“It’s but a pleasurable means
To a measurable end”
Sondheim’s reputation as one of our finest living composers rests not only on the delicious complexity of his music but also on the superlative performances that it draws from actors who must delve extraordinarily deep to rise to its challenges. Not every performer is able to ascend these heady heights but it gives me enormous pleasure to report that Josefina Gabrielle delivers one of those utterly transcendent moments with a nigh-on perfect interpretation of Desiree Armfeldt at the Watermill.
As a once-famed actress not quite getting the gigs she believes she should, she presents the facade of ‘The Glamourous Life’ beautifully – a touch self-deprecating, two touches self-assured, she knows how to rule a room. But try as she might, she can’t always rule the hearts of others as evinced in the bittersweet ‘Send In The Clowns’ which is made to feel brand new here, Gabrielle finding fresh textures and feeling (the startled emotion of ‘I thought that you’d want what I want’ seems to surprise even her) to completely and utterly break the heart (the song’s final line has never been delivered more affectingly, and I’m including the Dench in there!).
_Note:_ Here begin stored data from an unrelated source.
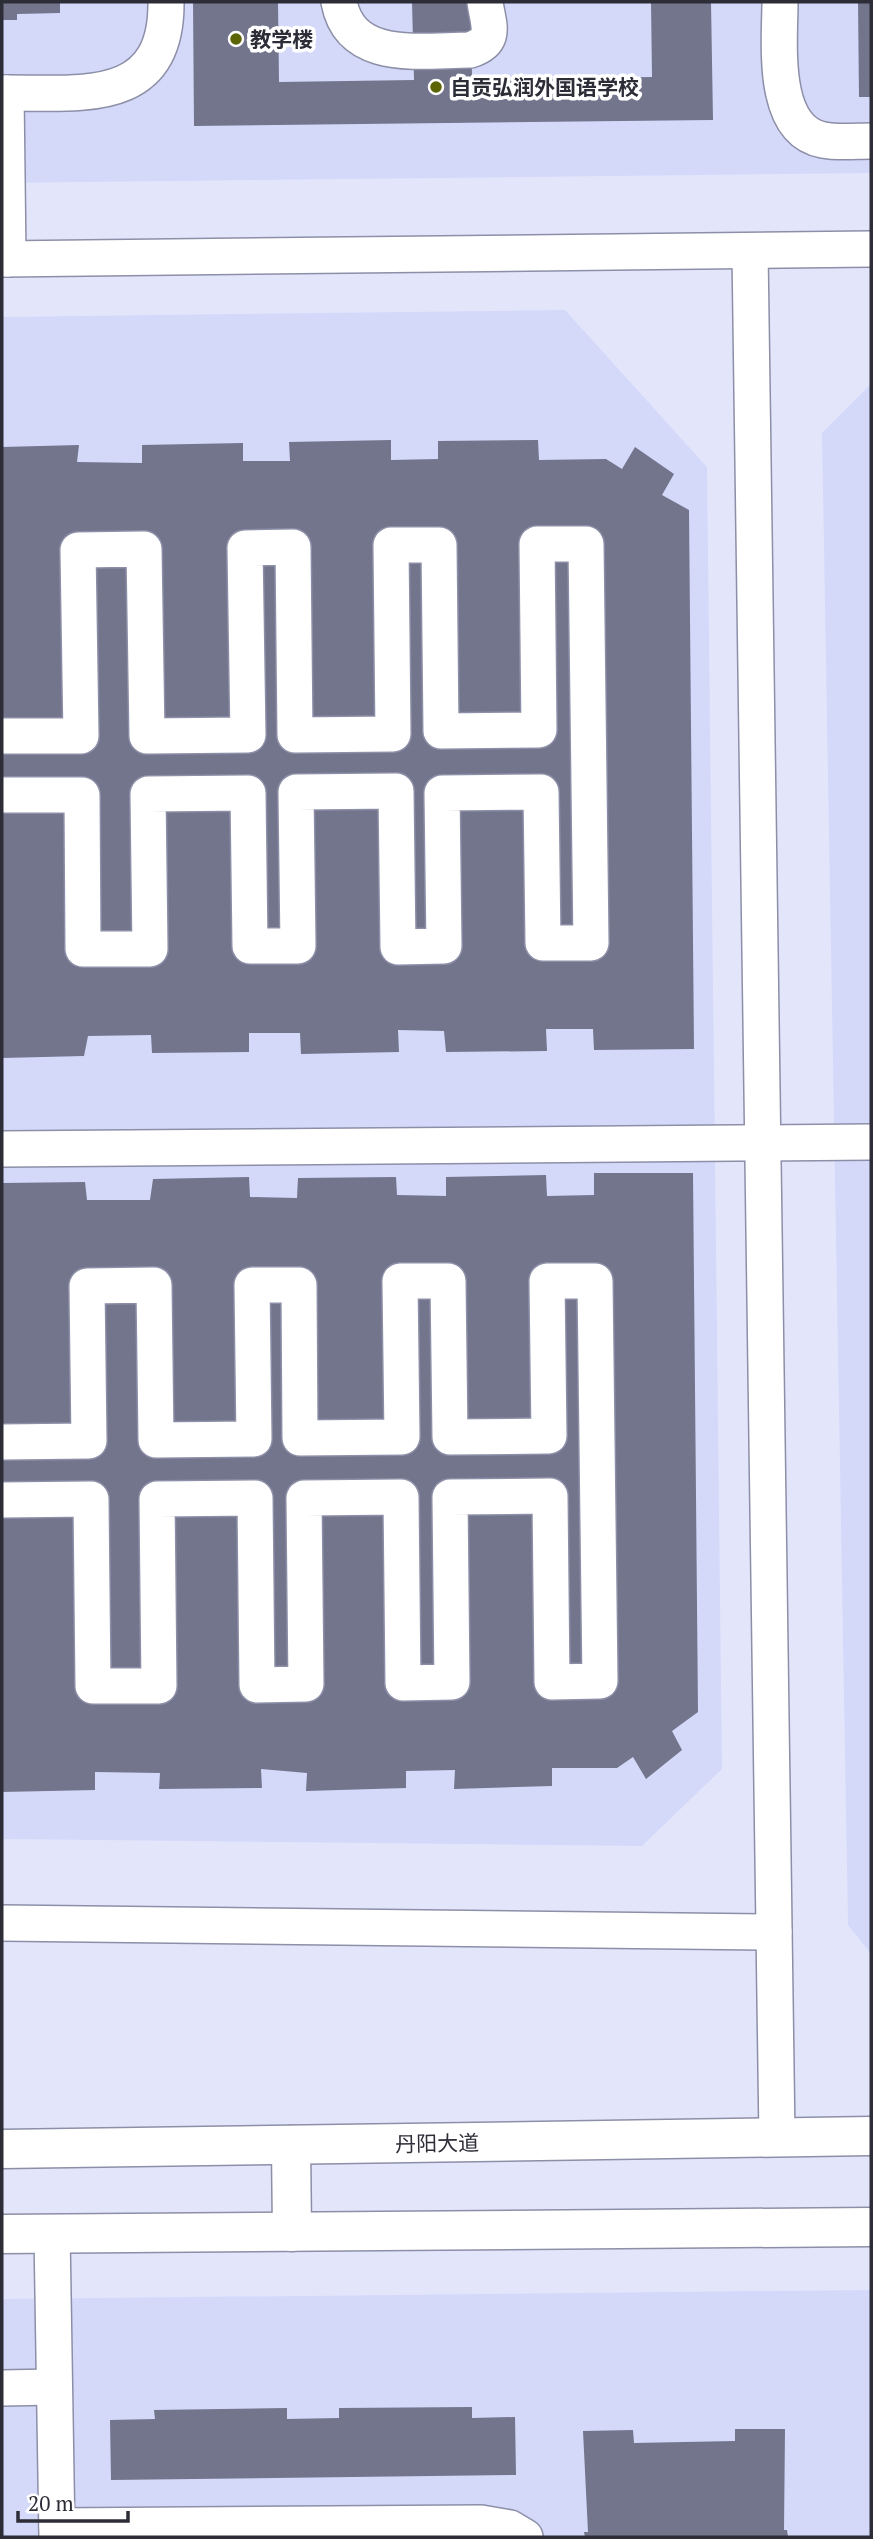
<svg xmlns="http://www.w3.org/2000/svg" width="873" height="2539" viewBox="0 0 873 2539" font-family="'PT Serif','Noto Sans SC',serif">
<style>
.built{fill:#d4d9fa}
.building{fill:#72758c}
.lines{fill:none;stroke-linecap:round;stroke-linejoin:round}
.minor-casing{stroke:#8c8fa7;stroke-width:38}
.major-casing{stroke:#8c8fa7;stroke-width:41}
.minor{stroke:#fff;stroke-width:35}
.major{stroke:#fff;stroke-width:38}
.poi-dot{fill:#5b6505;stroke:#fff;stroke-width:2.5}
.labels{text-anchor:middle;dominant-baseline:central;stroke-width:7;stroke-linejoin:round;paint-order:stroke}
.poi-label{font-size:21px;font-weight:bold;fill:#2c2d37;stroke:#fff;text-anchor:start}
.street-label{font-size:21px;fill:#2c2d37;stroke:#fff}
</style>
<rect width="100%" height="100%" fill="#e3e6fb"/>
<g class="built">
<polygon points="2,2 871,2 871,173 2,183"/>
<polygon points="565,310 707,467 722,1769 642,1846 2,1839 2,317"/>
<polygon points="871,384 871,1954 848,1925 822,433"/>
<polygon points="871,2290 871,2537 2,2537 2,2299"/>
</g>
<g class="building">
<polygon points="2,2 60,2 60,13 17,14 17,20 2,20"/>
<polygon points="193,2 278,2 279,82 414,80 412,2 471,2 472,80 652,77 651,2 711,2 713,120 194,126"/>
<polygon points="858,2 871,2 871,97 859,97"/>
<polygon points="391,440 391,460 438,459 438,441 538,440 539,460 606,459 622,469 635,447 674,474 662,495 689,510 694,1049 594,1050 593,1029 546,1029 547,1051 446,1052 444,1031 398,1030 399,1052 301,1054 300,1033 249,1033 249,1052 152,1053 151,1035 88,1036 84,1056 2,1058 2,447 79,445 77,462 142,463 142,445 243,443 243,461 290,461 289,442"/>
<polygon points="594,1173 693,1173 698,1712 672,1731 682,1750 646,1779 633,1757 617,1768 552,1768 552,1786 454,1789 455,1770 406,1771 406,1788 306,1791 307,1773 261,1769 262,1788 159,1789 160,1773 95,1772 95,1790 2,1792 2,1183 85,1182 87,1200 150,1200 153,1179 249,1177 250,1197 297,1198 298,1178 396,1177 397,1195 446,1196 446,1177 546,1175 547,1196 594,1195"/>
<polygon points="472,2407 472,2418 515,2417 516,2475 111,2480 110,2420 155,2419 154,2410 287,2408 287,2419 339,2418 339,2408"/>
<polygon points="735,2429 785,2429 784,2530 787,2530 788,2537 585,2537 584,2532 588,2532 583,2431 633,2430 634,2443 735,2441"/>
</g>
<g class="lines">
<g class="minor-casing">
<g id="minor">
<path d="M339 2C351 64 422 50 470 50 498 41 488 25 485 2"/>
<path d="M780 2C780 41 770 130 823 140 838 143 856 141 871 141"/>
<path d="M2 93C79 92 167 108 166 2"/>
<polyline points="6,93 8,259"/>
<polyline points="750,251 777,2138"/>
<polyline points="2,259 871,249"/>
<polyline points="2,736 81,736 78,550 144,549 147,736 248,735 245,548 293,547 295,735 393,734 391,545 439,545 441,731 539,730 537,544 586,544 591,943 543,943 541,792 442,793 444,946 398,947 396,791 296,792 298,946 250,946 248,793 148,794 150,949 83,949 82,795 2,795"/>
<polyline points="2,1149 871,1142"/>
<polyline points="2,1442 89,1441 87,1286 154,1285 156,1440 254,1439 252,1285 299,1285 300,1438 402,1437 400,1281 448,1281 450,1437 549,1436 547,1281 595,1281 600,1681 552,1682 550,1496 450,1497 452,1682 403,1683 401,1497 304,1498 306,1684 257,1685 255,1498 157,1499 159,1686 93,1686 91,1499 2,1500"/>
<polyline points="2,1923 774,1932"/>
<polyline points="52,2233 57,2537"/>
<polyline points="2,2388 54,2387"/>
<polyline points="57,2526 481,2523 510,2528 525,2537"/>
</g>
</g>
<g class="major-casing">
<g id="major">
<polyline points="291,2145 292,2232"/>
<polyline points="2,2149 871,2136"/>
<polyline points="2,2234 871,2227"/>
</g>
</g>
<use href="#minor" class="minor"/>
<use href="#major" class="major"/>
</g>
<g class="poi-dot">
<circle cx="236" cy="39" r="7"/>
<circle cx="436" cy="87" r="7"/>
</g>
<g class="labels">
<g class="poi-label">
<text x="250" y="39">教学楼</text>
<text x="450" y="87">自贡弘润外国语学校</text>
</g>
<g class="street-label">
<text transform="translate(437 2143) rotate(-1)">丹阳大道</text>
</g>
</g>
<rect width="873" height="2539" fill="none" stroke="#2c2d37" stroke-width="7"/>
<path d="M18 2511v10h110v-10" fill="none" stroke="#2c2d37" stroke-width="3.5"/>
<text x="28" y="2511" font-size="21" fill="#2c2d37" stroke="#ffffff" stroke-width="5" paint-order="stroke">20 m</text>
</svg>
Given the name of this blog, it should come as little surprise that I find it hard to resist productions of A Little Night Music, even when they’re in deepest Berkshire. But Paul Foster is a director I admire and actor-musician productions are often superb in their ingenuity. And so it proves here, Sarah Travis’ arrangements for this company of 13 (playing piccolos to double basses) are meticulously done, losing none of the music’s majesty even as it is considerably reconfigured in some parts.
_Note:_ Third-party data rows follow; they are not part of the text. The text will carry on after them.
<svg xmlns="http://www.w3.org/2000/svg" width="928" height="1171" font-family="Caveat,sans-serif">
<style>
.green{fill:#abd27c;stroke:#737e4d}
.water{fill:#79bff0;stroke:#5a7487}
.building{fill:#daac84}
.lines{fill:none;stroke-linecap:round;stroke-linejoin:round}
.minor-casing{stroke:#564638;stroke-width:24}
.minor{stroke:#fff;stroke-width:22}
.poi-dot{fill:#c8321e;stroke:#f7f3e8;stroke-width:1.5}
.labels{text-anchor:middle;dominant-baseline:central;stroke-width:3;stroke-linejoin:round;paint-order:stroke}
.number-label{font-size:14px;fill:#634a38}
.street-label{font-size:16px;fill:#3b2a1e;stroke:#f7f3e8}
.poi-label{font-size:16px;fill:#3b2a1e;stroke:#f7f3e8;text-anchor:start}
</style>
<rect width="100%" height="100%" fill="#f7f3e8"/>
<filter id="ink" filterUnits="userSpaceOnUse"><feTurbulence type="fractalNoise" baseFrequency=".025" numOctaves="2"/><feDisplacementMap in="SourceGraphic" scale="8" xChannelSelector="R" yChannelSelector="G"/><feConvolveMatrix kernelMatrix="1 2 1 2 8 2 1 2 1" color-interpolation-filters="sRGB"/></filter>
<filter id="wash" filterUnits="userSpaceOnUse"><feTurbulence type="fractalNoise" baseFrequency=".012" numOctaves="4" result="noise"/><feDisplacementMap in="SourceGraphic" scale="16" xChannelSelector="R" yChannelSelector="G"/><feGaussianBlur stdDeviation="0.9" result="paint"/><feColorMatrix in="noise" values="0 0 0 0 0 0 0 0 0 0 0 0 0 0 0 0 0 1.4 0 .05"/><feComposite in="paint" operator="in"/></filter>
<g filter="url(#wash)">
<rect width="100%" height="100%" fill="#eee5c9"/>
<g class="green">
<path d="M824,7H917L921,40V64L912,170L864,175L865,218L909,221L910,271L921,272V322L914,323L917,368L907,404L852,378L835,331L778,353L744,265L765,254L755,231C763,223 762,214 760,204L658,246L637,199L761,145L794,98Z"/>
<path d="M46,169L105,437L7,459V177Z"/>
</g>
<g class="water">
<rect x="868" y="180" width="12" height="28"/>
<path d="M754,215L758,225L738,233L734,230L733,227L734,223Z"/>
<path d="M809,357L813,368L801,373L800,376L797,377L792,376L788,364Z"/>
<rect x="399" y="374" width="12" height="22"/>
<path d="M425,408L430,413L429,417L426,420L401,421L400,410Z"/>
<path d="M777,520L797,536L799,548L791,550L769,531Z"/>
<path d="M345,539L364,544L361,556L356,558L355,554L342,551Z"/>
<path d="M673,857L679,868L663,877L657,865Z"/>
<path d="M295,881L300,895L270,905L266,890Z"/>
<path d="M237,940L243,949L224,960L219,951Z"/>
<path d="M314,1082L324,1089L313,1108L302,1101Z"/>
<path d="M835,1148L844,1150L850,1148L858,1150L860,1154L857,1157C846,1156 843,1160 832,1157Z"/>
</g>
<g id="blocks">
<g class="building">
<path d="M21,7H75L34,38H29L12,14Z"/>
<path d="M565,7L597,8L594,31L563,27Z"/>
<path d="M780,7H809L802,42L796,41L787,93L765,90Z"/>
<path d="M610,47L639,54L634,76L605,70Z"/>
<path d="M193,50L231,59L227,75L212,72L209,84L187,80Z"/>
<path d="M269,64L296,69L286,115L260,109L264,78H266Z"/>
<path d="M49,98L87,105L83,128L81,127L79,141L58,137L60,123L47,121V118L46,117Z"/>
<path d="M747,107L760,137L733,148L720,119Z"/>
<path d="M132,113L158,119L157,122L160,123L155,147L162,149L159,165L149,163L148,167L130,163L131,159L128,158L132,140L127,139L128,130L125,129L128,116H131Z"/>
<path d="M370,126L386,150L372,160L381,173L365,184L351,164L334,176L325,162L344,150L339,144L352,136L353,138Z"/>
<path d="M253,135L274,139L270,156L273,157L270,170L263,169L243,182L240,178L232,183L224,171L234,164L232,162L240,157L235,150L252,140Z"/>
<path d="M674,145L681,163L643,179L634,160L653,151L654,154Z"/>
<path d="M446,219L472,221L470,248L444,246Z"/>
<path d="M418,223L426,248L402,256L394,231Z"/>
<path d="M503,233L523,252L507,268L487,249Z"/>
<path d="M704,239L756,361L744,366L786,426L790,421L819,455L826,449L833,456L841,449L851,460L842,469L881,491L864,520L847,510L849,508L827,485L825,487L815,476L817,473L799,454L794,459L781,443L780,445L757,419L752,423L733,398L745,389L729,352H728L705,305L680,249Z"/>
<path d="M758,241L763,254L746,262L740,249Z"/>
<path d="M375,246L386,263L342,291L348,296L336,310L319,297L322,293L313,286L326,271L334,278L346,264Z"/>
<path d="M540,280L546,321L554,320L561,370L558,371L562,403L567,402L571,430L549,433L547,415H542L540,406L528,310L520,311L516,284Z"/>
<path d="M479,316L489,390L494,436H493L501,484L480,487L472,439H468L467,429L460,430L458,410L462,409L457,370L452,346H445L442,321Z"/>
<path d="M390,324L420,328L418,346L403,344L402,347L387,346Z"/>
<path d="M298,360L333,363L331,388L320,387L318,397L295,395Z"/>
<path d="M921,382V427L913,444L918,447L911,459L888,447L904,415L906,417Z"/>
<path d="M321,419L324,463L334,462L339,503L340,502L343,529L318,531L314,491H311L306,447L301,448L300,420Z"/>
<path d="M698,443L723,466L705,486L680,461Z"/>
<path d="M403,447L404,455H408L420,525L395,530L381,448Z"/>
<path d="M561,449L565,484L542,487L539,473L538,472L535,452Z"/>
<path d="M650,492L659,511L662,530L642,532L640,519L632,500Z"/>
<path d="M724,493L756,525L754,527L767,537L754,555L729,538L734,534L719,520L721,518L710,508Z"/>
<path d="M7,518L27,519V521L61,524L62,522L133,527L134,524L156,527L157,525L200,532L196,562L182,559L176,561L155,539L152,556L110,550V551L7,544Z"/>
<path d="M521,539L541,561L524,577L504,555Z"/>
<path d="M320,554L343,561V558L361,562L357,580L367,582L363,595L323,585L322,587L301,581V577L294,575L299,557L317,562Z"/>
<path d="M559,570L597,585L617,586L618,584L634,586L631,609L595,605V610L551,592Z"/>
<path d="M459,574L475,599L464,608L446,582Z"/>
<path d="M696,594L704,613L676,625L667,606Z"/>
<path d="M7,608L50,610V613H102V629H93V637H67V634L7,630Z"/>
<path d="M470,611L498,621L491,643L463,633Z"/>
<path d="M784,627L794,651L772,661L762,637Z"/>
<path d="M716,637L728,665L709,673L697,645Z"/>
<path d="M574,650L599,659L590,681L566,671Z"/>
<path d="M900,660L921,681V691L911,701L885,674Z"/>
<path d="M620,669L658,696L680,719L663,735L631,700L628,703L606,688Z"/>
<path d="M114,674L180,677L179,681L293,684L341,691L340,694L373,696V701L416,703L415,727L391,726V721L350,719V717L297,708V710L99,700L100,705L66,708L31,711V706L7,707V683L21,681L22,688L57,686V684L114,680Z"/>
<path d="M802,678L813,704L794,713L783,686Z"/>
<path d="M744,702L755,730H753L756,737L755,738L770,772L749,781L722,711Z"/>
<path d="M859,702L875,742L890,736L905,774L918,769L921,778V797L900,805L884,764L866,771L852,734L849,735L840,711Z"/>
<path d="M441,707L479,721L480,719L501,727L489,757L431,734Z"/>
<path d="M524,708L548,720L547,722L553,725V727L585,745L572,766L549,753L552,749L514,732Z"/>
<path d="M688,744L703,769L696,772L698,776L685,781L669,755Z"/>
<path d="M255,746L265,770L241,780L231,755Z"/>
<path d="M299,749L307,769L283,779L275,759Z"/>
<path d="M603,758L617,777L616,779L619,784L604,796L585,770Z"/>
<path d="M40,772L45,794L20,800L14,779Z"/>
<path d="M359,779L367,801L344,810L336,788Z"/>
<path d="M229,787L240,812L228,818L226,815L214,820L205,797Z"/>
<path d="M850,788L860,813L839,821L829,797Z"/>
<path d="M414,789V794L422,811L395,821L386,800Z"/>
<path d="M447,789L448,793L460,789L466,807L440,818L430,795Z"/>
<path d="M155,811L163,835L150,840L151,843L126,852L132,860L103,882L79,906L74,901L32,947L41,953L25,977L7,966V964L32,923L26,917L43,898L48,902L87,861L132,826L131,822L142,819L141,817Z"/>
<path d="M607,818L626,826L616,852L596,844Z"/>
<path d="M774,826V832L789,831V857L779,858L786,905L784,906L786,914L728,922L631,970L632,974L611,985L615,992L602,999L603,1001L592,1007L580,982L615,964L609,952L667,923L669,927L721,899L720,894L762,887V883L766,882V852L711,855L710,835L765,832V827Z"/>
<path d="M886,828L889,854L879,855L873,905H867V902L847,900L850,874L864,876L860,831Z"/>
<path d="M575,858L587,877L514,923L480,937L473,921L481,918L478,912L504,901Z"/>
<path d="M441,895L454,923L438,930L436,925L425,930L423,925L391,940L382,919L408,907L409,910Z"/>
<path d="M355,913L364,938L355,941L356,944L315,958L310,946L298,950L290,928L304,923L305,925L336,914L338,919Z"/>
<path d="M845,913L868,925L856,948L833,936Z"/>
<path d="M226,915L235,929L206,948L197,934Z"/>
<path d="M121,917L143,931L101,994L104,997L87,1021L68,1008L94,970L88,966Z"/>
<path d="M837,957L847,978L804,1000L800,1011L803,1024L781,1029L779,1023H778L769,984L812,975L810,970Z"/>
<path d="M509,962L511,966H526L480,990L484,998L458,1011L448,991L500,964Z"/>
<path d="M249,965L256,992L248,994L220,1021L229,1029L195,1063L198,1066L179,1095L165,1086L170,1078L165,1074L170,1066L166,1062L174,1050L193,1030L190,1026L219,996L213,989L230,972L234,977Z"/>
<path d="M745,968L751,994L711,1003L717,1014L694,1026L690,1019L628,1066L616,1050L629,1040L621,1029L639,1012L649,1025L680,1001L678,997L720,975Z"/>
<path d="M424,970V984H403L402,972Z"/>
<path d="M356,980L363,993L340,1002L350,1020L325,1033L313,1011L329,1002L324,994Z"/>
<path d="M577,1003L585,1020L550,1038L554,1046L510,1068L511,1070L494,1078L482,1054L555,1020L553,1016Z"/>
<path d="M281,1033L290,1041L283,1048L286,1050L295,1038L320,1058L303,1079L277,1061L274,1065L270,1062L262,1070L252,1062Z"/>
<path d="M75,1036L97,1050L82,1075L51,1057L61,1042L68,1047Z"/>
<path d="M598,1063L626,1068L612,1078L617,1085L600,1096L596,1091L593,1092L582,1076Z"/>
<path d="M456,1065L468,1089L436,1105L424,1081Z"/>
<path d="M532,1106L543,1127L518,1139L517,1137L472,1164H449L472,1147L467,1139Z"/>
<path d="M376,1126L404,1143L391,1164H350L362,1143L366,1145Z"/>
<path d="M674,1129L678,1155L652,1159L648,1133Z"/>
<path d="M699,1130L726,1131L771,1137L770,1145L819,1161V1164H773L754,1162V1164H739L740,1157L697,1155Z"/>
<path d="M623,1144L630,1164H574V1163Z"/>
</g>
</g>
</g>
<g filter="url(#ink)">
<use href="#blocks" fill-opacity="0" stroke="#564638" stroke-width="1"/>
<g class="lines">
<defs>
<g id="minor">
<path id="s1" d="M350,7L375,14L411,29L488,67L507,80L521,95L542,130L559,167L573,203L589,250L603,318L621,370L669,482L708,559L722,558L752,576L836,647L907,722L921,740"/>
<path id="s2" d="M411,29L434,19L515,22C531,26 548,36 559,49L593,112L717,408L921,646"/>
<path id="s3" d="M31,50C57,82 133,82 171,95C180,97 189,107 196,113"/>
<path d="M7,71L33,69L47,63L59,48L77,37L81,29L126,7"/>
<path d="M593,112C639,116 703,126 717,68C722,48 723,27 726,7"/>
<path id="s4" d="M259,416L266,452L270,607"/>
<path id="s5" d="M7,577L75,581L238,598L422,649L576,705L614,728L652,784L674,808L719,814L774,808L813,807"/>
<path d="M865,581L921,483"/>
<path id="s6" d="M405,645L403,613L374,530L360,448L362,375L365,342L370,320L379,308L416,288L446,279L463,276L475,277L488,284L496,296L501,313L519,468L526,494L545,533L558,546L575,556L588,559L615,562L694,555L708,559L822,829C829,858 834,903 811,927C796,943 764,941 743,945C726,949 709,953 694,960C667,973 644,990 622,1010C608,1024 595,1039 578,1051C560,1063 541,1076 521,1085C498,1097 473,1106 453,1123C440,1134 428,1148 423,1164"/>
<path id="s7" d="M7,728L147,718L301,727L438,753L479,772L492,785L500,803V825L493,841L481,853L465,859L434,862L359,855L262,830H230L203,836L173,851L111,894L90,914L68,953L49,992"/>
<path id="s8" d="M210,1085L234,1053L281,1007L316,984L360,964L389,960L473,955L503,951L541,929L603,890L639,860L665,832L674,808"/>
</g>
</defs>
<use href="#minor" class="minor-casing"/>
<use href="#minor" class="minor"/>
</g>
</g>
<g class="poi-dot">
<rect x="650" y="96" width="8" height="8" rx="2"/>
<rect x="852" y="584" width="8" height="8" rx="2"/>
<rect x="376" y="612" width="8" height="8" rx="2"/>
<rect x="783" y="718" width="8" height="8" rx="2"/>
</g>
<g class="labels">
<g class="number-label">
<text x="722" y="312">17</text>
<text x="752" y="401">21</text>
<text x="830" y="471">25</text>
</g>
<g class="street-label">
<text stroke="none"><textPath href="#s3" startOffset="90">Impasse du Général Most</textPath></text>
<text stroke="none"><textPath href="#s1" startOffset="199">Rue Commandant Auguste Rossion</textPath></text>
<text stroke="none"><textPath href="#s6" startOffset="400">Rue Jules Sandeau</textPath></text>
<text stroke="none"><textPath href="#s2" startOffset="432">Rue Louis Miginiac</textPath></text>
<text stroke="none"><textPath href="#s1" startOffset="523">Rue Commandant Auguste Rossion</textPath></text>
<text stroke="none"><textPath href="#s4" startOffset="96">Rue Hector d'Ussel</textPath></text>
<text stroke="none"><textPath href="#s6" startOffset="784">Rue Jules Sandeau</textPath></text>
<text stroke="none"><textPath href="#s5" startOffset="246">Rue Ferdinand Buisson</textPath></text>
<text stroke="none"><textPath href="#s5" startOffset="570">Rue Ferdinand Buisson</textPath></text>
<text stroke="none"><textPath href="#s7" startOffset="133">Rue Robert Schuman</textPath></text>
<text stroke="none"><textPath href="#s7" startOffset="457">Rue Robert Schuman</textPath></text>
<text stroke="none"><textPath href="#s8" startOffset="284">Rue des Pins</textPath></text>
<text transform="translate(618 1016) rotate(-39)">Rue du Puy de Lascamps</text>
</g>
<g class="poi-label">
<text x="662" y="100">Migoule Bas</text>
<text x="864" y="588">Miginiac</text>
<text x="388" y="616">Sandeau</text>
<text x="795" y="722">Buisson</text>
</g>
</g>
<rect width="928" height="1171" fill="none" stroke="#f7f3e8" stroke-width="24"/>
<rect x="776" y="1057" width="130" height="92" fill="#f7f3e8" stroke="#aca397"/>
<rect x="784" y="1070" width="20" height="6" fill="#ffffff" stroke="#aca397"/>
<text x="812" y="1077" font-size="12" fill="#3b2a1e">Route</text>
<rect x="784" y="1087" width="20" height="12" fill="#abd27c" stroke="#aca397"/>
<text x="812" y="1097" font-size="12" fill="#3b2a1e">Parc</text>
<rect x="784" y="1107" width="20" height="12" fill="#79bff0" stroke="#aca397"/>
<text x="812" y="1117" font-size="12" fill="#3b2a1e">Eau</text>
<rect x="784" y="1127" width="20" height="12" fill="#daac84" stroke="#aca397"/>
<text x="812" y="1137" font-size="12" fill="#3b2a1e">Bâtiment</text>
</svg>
The magic comes from all sides though – Foster’s desire to create an intimate and seductively romantic chamber piece is brought to glorious life in the burnished wood of David Woodhead’s design and the stunning lighting work from Howard Hudson, which mixes the naturalistic glow of Swedish midsummer with more abstract tableaux of painterly grace. With Matt Flint’s elegant choreography in there as well, the show looks ravishing pretty much from start to finish.
And though I’ve singled out Gabrielle, this really is an ensemble piece full of real quality. Alastair Brookshaw’s nerdish lawyer Fredrik is beautifully sung but crucially has a keen sense of the character’s tragicomic nature, especially in the physical mismatch with Alex Hammond’s rakish Count Carl-Magnus Malcolm, his rival in extramarital attentions from Desiree. Hammond is also well-matched with Phoebe Fildes as his long-suffering wife Charlotte, whether solo in a nuanced ‘Every Day A Little Death’ or as part of the intricate interplay of the superb ‘Weekend In The Country’. Plus Dillie Keane is acerbically brilliant as Madame Armfeldt, Christina Tedders is no less scene-stealingly good as the maid Petra, there really are no weak links here at all.
I’ve rarely felt as connected to the emotion of A Little Night Music as I was here, with a production that is as in tune with the nature of its comedy as its tragedy, at once rueful and romantic, deeply sensual and utterly irresistible. Don’t wait for a transfer that won’t necessarily come, book now!